Non tutti i testi sono inediti: già nel 2003 apparve il racconto Disposta l’autopsia dell’anarchico morto dopo i violenti scontri di Pisa intorno al caso tragico di Franco Serantini, pestato a sangue dalla polizia nel 1972 durante il presidio di Lotta Continua contro il comizio del missino Beppe Niccolai, e morto due giorni dopo l’arresto, in cella, a causa delle percosse subite. Girano voci uscì su «La Repubblica» il 21 dicembre 2008: una donna è arrestata e violentata dalla polizia romana – siamo nel settembre del 1982 – perché sospettata (o colpevole?) di attività terroristica, mentre sullo sfondo corrono, in maniera asettica, le vicende del fermo di Licio Gelli, della morte di Grace Kelly e delle stragi di Sabra e Chatila. Inedito è il terzo racconto, Una pacifica manifestazione rovinata da un pugno di teppisti, dedicato alle azioni dei black blok a Roma nell’ottobre scorso.

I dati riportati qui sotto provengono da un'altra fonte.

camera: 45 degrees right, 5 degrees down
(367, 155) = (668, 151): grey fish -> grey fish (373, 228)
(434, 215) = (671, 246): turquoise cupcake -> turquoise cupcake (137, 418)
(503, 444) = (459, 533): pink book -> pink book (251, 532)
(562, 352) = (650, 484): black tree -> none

Le opere di Baruchello sono matite e collage su carta. Ritraggono mani di reclusi nei carceri del Lazio. Attorno alle foto di queste mani, la matita traccia il contorno di alcuni oggetti, di abiti, di frutti, di foglie, di insetti. A volte inquietano perché ricordano degli strumenti di passione: una tenaglia, un martello. Le mani rappresentano perlopiù azioni innocenti: mostrano, scrivono, stanno intrecciate. Sono inoffensive, sono mani incarcerate. Come incarcerati e seviziati sono i personaggi di Balestrini. Intendiamoci: non personaggi serafici e innocui, ma uomini e donne scelti per il loro ruolo politico e sociale di oppositori, anche violenti, guidati da coordinate ideologiche più o meno precise.

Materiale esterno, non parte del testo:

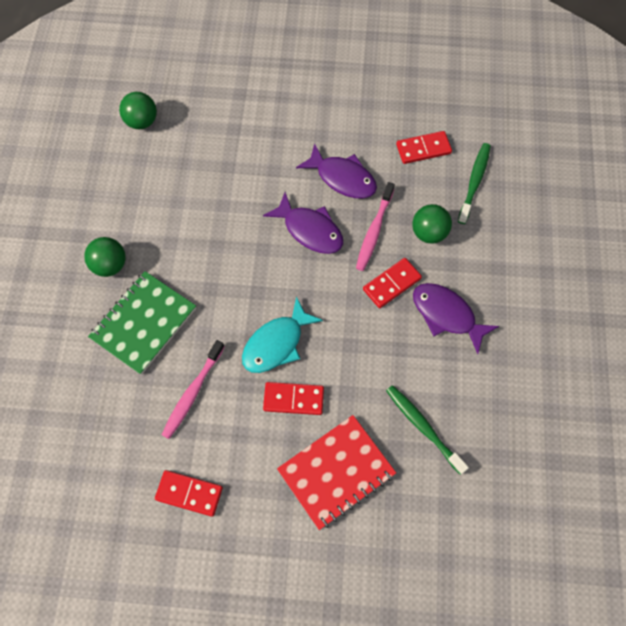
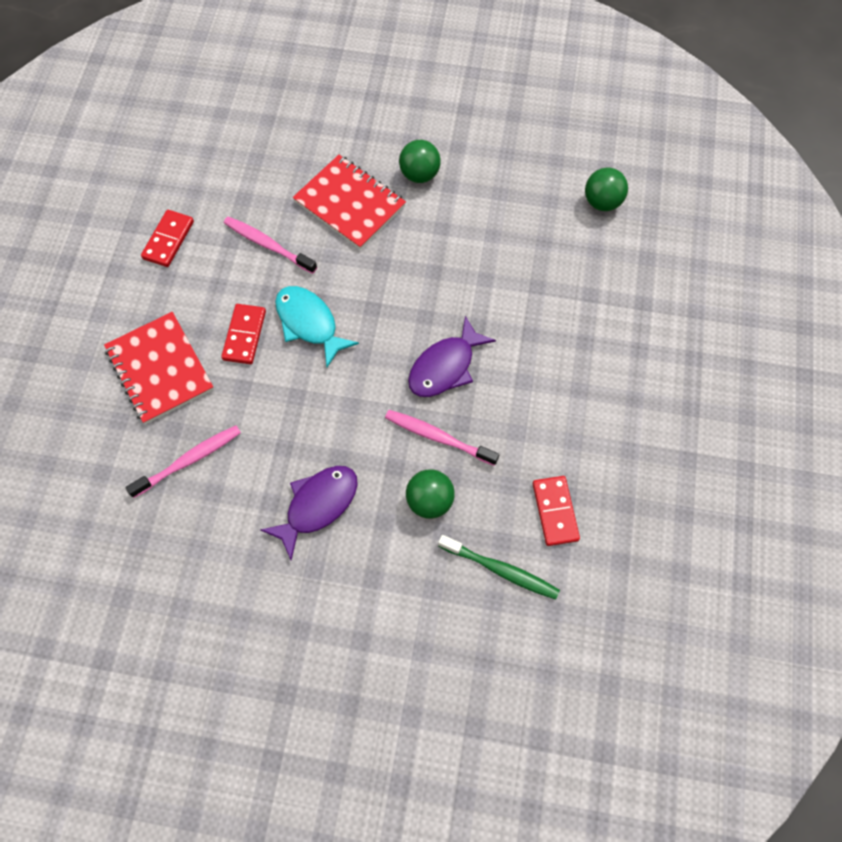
camera: 95 degrees right, 0 degrees up
(144, 323) = (350, 204): green notebook -> red notebook
(342, 178) = (515, 409): purple fish -> none
(392, 284) = (365, 449): red domino -> none
(423, 427) = (189, 460): green toothbrush -> pink toothbrush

La prosa, movimentata e rotta come lo sono gli atti di forza, procede per lasse all’interno delle quali il racconto si sovrappone alla notizia di cronaca, con la sua ripetitività, e alla voce di piazza e al referto medico. La scriptio continua ridonda e mette l’una dietro l’altra o l’una sull’altra le frasi; ma, nonostante si crei l’effetto di un tessuto scaglioso nel quale l’occhio e la lingua del lettore sembrano incespicare e incastrarsi, al fondo dell’esperimento compositivo è una forza comunicativa davvero straordinaria.